EXERCISE PROMPT:
Update the entries below by replacing every "Example" with "Sample", changing nothing else.

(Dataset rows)
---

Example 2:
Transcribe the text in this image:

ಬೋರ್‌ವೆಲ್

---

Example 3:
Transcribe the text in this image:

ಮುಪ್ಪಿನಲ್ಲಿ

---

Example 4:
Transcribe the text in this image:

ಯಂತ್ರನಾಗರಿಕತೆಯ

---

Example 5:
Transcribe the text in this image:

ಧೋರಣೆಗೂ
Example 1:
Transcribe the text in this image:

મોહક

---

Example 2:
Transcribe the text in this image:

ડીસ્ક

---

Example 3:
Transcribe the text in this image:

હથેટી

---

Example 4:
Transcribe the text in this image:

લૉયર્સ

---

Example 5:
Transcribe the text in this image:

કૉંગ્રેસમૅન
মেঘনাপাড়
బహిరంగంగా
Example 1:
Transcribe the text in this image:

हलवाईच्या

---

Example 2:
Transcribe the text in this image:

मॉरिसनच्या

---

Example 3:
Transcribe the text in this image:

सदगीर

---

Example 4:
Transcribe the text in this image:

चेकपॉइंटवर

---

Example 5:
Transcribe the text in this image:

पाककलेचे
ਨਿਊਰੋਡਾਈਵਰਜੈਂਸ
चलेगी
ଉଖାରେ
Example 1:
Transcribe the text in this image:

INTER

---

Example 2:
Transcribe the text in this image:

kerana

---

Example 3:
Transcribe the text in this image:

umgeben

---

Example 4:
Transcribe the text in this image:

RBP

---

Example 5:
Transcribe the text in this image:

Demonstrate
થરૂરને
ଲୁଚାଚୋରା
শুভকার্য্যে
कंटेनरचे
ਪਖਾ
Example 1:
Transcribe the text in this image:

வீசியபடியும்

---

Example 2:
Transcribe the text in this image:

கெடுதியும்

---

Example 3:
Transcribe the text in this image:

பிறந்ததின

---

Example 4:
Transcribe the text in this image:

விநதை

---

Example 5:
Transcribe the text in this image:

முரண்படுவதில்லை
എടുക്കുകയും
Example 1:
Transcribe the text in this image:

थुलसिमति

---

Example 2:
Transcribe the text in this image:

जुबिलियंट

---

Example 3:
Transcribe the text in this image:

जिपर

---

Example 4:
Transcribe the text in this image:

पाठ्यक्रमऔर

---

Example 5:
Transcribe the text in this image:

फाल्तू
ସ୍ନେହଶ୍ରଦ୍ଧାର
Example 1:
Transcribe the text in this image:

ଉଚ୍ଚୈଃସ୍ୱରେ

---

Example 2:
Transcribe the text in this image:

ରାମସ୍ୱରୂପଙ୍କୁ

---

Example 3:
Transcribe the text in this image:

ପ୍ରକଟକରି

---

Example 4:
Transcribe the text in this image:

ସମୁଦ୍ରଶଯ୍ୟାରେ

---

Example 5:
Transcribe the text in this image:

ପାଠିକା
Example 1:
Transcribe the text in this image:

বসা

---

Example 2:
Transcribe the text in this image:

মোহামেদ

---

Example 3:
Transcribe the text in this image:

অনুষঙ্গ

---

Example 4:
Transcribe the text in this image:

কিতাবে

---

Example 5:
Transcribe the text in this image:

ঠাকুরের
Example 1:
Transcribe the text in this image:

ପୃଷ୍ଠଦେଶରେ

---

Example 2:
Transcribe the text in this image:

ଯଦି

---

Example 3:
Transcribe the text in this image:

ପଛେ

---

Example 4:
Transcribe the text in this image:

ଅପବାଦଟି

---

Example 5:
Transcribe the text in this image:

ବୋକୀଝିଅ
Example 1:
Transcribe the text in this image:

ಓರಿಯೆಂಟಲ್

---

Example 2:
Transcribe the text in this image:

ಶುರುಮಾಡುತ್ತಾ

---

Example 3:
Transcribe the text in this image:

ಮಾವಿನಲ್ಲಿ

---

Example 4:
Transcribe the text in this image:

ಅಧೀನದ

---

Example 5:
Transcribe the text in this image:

FINISHED ANSWER:
---

Sample 2:
Transcribe the text in this image:

ಬೋರ್‌ವೆಲ್

---

Sample 3:
Transcribe the text in this image:

ಮುಪ್ಪಿನಲ್ಲಿ

---

Sample 4:
Transcribe the text in this image:

ಯಂತ್ರನಾಗರಿಕತೆಯ

---

Sample 5:
Transcribe the text in this image:

ಧೋರಣೆಗೂ
Sample 1:
Transcribe the text in this image:

મોહક

---

Sample 2:
Transcribe the text in this image:

ડીસ્ક

---

Sample 3:
Transcribe the text in this image:

હથેટી

---

Sample 4:
Transcribe the text in this image:

લૉયર્સ

---

Sample 5:
Transcribe the text in this image:

કૉંગ્રેસમૅન
মেঘনাপাড়
బహిరంగంగా
Sample 1:
Transcribe the text in this image:

हलवाईच्या

---

Sample 2:
Transcribe the text in this image:

मॉरिसनच्या

---

Sample 3:
Transcribe the text in this image:

सदगीर

---

Sample 4:
Transcribe the text in this image:

चेकपॉइंटवर

---

Sample 5:
Transcribe the text in this image:

पाककलेचे
ਨਿਊਰੋਡਾਈਵਰਜੈਂਸ
चलेगी
ଉଖାରେ
Sample 1:
Transcribe the text in this image:

INTER

---

Sample 2:
Transcribe the text in this image:

kerana

---

Sample 3:
Transcribe the text in this image:

umgeben

---

Sample 4:
Transcribe the text in this image:

RBP

---

Sample 5:
Transcribe the text in this image:

Demonstrate
થરૂરને
ଲୁଚାଚୋରା
শুভকার্য্যে
कंटेनरचे
ਪਖਾ
Sample 1:
Transcribe the text in this image:

வீசியபடியும்

---

Sample 2:
Transcribe the text in this image:

கெடுதியும்

---

Sample 3:
Transcribe the text in this image:

பிறந்ததின

---

Sample 4:
Transcribe the text in this image:

விநதை

---

Sample 5:
Transcribe the text in this image:

முரண்படுவதில்லை
എടുക്കുകയും
Sample 1:
Transcribe the text in this image:

थुलसिमति

---

Sample 2:
Transcribe the text in this image:

जुबिलियंट

---

Sample 3:
Transcribe the text in this image:

जिपर

---

Sample 4:
Transcribe the text in this image:

पाठ्यक्रमऔर

---

Sample 5:
Transcribe the text in this image:

फाल्तू
ସ୍ନେହଶ୍ରଦ୍ଧାର
Sample 1:
Transcribe the text in this image:

ଉଚ୍ଚୈଃସ୍ୱରେ

---

Sample 2:
Transcribe the text in this image:

ରାମସ୍ୱରୂପଙ୍କୁ

---

Sample 3:
Transcribe the text in this image:

ପ୍ରକଟକରି

---

Sample 4:
Transcribe the text in this image:

ସମୁଦ୍ରଶଯ୍ୟାରେ

---

Sample 5:
Transcribe the text in this image:

ପାଠିକା
Sample 1:
Transcribe the text in this image:

বসা

---

Sample 2:
Transcribe the text in this image:

মোহামেদ

---

Sample 3:
Transcribe the text in this image:

অনুষঙ্গ

---

Sample 4:
Transcribe the text in this image:

কিতাবে

---

Sample 5:
Transcribe the text in this image:

ঠাকুরের
Sample 1:
Transcribe the text in this image:

ପୃଷ୍ଠଦେଶରେ

---

Sample 2:
Transcribe the text in this image:

ଯଦି

---

Sample 3:
Transcribe the text in this image:

ପଛେ

---

Sample 4:
Transcribe the text in this image:

ଅପବାଦଟି

---

Sample 5:
Transcribe the text in this image:

ବୋକୀଝିଅ
Sample 1:
Transcribe the text in this image:

ಓರಿಯೆಂಟಲ್

---

Sample 2:
Transcribe the text in this image:

ಶುರುಮಾಡುತ್ತಾ

---

Sample 3:
Transcribe the text in this image:

ಮಾವಿನಲ್ಲಿ

---

Sample 4:
Transcribe the text in this image:

ಅಧೀನದ

---

Sample 5:
Transcribe the text in this image:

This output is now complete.